His fears have come true during these years of independence. The provisions of detention and arrest have been misused with an alacrity and aplomb by individuals and authorities. The worst part of this is that Indian judiciary is also not concerned about the human rights and dignity of citizens. 

Individuals from government departments like police, Central Bureau of Investigation, Electricity departments, local bodies etc., are the ones who are misusing such provisions of Indian Penal Code. On one hand, it is a ‘necessary evil’ for safeguarding the unity, integrity, and peace of the nation but now it a ‘necessary provision’ for a strong, protective nation. 

Such tough measures are necessary for terrorists, anti-nationals, dreaded criminals, gangsters, smugglers, money launderers etc.. But irony is that such measures are meant only for common citizens and on the other hand terrorists, nasals, anti-nationals, intruders, dreaded criminals, gangsters, smugglers, money launderers etc.. are left scot-free.Measures such a TADA, POTA, MISA, etc., are needed to control the menace created by terrorists, Naxals, anti-nationals, intruders, dreaded criminals, gangsters, smugglers, money launderers etc.. Exceptional measures are needed for exceptional situations and exceptional outlaws.
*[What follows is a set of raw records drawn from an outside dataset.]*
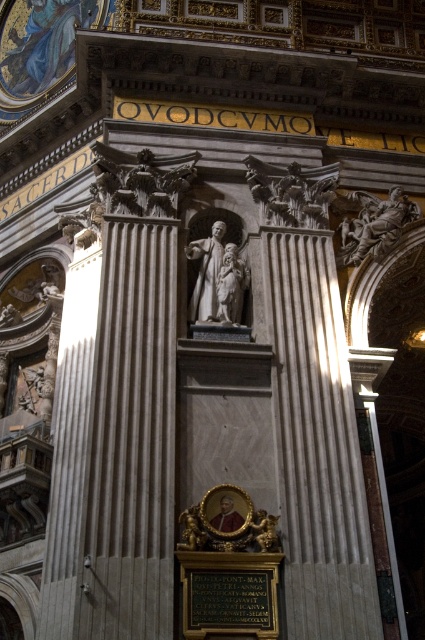
Can you confirm if white marble statue at center is positioned above polished marble statue at upper right?

Incorrect, white marble statue at center is not positioned above polished marble statue at upper right.

Where is `white marble statue at center`? The image size is (425, 640). white marble statue at center is located at coordinates (218, 278).

Where is `white marble statue at center`? The height and width of the screenshot is (640, 425). white marble statue at center is located at coordinates (218, 278).

Does carved stone angel at center have a larger size compared to polished marble statue at upper right?

No.

The width and height of the screenshot is (425, 640). I want to click on carved stone angel at center, so click(291, 193).

At what (x,y) coordinates should I click in order to perform the action: click on carved stone angel at center. Please return your answer as a coordinate pair (x, y). The image size is (425, 640). Looking at the image, I should click on (291, 193).

Locate an element on the screen. The image size is (425, 640). carved stone angel at center is located at coordinates (291, 193).

Is carved stone angel at center positioned in front of white marble statue at center?

No, it is behind white marble statue at center.

Locate an element on the screen. carved stone angel at center is located at coordinates (291, 193).

Find the location of a particular element. This screenshot has height=640, width=425. carved stone angel at center is located at coordinates pyautogui.click(x=291, y=193).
However, extraordinary measures should not be there for ordinary citizens. 

These laws are so tough that order of arrest or detention under these provisions remain operative and valid even if the ground is vague, the evidence is not enough or even if there is no territorial jurisdiction. In the name of safeguarding the interest of some groups or individuals, others are almost repressed like second-grade citizens. Protecting Scheduled Caste, Scheduled Tribes, females, minorities etc., has become a justification to enact such laws, against citizens for no fault. 

These laws have come to function as a parallel system of ‘lawless laws.’ They are lawless or brutal laws because they suppress the human rights of others and obstinately upturn the very basis of a justice system and a citizen is presumed guilty until proven innocent. It is this pattern that makes the demeanour of the detention laws a travesty of justice and justice system itself. 

In democratic and civilised nations such laws are used in an extraordinary situation, emergency, but in India, such provisional measures become a normal, stable and standard practice. These extraordinary laws have become permanent in statute books where the state itself suspends the rule of law for appeasing some groups. It is a kind of lawlessness that has the potential to make some groups outlaws and a law unto themselves.